Note: Subjects with history of brain metastases that have been treated may participate
provided they show evidence of stable supra-tentorial lesions at screening (based on 2
sets of brain images, performed ≥ 4 weeks apart, and obtained after the brain
metastases treatment). In addition, any neurologic symptoms that developed either as a
result of the brain metastases or their treatment must have resolved or be minimal and
be expected as sequelae from treated lesions. For individuals who received steroids as
part of brain metastases treatment, steroids must be discontinued ≥ 7 days prior to
first dose of study drug.

9. Has active or history of autoimmune disease that has required systemic treatment
within 2 years of the start of trial treatment (i.e., with use of disease modifying
agents, corticosteroids or immunosuppressive drugs). Replacement therapy (i.e.,
thyroxine, insulin, or physiologic corticosteroid replacement therapy for adrenal or
pituitary insufficiency, etc.) is not considered a form of systemic treatment.

Note: Subjects with diabetes type 1, vitiligo, psoriasis, hypo-, or hyperthyroid
disease not requiring immunosuppressive treatment are eligible.

10. Has had an allogeneic tissue/solid organ transplant.

11. Has or had interstitial lung disease (ILD) OR has had a history of pneumonitis that
has required oral or IV corticosteroids.

12. Has an active infection requiring intravenous systemic therapy.

13. Has known history of Human Immunodeficiency Virus (HIV) (HIV 1/2 antibodies).

14. Has known active Hepatitis B, Hepatitis C or tuberculosis.

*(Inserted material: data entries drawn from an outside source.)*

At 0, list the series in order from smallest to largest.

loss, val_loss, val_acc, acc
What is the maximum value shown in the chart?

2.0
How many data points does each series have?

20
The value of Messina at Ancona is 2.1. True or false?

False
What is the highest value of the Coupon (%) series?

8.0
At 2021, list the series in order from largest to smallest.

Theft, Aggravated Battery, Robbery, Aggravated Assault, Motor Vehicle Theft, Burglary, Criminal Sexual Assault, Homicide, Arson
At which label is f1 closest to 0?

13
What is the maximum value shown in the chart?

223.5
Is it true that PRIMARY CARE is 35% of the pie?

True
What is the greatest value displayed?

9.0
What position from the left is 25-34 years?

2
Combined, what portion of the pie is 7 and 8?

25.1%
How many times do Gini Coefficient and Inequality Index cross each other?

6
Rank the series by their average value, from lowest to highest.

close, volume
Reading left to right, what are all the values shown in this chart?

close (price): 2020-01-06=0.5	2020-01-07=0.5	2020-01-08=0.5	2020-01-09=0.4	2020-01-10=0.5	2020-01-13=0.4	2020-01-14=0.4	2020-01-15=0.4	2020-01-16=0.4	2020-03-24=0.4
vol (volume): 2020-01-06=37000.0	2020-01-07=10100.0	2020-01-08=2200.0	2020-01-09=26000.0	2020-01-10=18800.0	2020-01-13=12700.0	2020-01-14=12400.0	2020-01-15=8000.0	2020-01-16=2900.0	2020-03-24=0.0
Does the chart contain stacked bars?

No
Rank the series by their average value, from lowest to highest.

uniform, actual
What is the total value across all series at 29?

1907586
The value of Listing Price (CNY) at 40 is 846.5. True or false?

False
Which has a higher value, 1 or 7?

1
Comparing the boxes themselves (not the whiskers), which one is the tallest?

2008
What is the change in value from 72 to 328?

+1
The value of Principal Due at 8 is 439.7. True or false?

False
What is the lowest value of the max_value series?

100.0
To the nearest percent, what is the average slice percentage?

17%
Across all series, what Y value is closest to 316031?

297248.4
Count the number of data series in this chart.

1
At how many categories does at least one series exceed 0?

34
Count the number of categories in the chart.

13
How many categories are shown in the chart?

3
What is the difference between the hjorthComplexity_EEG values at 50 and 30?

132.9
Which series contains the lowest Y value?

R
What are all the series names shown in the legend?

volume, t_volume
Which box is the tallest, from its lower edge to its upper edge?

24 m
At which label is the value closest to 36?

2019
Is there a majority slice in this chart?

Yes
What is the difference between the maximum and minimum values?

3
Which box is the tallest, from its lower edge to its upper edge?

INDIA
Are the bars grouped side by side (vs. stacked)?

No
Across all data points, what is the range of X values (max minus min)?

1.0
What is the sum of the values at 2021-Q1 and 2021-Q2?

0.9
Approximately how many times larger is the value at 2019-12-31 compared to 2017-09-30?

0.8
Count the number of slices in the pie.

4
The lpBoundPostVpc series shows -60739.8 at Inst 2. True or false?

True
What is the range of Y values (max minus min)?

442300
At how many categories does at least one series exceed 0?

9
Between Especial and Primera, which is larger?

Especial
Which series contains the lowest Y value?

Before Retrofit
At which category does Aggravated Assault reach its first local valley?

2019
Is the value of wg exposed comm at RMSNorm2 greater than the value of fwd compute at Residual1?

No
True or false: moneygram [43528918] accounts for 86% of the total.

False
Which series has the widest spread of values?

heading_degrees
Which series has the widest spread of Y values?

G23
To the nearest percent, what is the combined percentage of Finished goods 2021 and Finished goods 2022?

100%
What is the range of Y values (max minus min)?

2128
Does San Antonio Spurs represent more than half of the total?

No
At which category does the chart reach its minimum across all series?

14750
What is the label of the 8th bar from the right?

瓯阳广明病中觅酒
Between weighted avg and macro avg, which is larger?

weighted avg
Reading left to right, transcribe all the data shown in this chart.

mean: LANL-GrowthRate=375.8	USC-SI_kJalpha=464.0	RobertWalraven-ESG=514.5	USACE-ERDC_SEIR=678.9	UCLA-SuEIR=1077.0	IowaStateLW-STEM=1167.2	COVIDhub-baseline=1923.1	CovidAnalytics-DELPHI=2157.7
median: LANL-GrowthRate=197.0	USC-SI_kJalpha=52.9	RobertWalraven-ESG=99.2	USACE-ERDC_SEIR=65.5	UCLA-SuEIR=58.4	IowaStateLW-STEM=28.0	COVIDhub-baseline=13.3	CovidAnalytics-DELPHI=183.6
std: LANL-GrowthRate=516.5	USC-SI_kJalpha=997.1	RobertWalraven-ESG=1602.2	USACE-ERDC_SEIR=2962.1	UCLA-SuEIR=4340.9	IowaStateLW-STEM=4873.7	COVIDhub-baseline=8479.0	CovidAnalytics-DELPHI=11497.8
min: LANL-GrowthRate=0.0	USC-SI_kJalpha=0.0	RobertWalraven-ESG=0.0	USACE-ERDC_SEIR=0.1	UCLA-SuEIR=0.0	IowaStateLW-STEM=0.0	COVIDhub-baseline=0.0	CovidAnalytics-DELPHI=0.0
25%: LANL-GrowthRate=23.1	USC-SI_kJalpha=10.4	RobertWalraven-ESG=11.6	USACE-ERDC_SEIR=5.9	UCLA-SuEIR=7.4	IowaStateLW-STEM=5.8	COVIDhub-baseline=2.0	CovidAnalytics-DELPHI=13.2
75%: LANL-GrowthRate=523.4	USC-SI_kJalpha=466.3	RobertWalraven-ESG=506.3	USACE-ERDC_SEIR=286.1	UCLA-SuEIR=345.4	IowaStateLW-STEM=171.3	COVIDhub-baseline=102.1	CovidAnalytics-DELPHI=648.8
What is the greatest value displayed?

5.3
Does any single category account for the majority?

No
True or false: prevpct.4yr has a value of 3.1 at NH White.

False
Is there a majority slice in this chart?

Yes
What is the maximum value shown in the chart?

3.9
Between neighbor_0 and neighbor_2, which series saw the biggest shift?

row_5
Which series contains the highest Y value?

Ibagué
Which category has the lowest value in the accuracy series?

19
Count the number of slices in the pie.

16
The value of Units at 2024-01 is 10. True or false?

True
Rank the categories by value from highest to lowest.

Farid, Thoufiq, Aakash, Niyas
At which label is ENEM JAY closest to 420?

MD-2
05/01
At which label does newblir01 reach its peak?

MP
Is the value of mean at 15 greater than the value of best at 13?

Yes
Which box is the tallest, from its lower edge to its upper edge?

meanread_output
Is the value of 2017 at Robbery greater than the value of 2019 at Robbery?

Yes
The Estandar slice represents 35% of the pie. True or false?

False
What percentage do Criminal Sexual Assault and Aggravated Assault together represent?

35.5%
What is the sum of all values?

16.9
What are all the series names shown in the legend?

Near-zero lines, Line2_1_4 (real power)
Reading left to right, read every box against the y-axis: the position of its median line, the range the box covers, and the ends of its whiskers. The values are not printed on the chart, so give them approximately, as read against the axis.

Active Hepatitis B is
defined as a known positive HBsAg result. Active Hepatitis C is defined by a known
positive Hep C Ab result and known quantitative HCV RNA results greater than the lower
limits of detection of the assay.

15. Has clinically significant (i.e., active) cardiovascular disease: cerebral vascular
accident/stroke or myocardial infarction within 6 months before enrollment, unstable
angina, congestive heart failure (New York Heart Association class ≥ II), or serious
uncontrolled cardiac arrhythmia requiring medication.

16. Has a history or current evidence of any condition, therapy, or laboratory abnormality
that might confound the results of the trial, interfere with the subject's
participation for the full duration of the trial, or is not in the best interest of
the subject to participate, in the opinion of the treating Investigator.

17. Has known psychiatric or substance abuse disorders that would interfere with
cooperation with the requirements of the trial.

18. Is, at the time of signing informed consent, a regular user (including "recreational
use") of any illicit drugs or had a recent history (within the last year) of substance
abuse (including alcohol).

19. Is legally incapacitated or has limited legal capacity.

20. Is pregnant or breastfeeding or expecting to conceive or father children within the
projected duration of the trial, starting with the screening visit through 120 days
after the last dose of study treatment.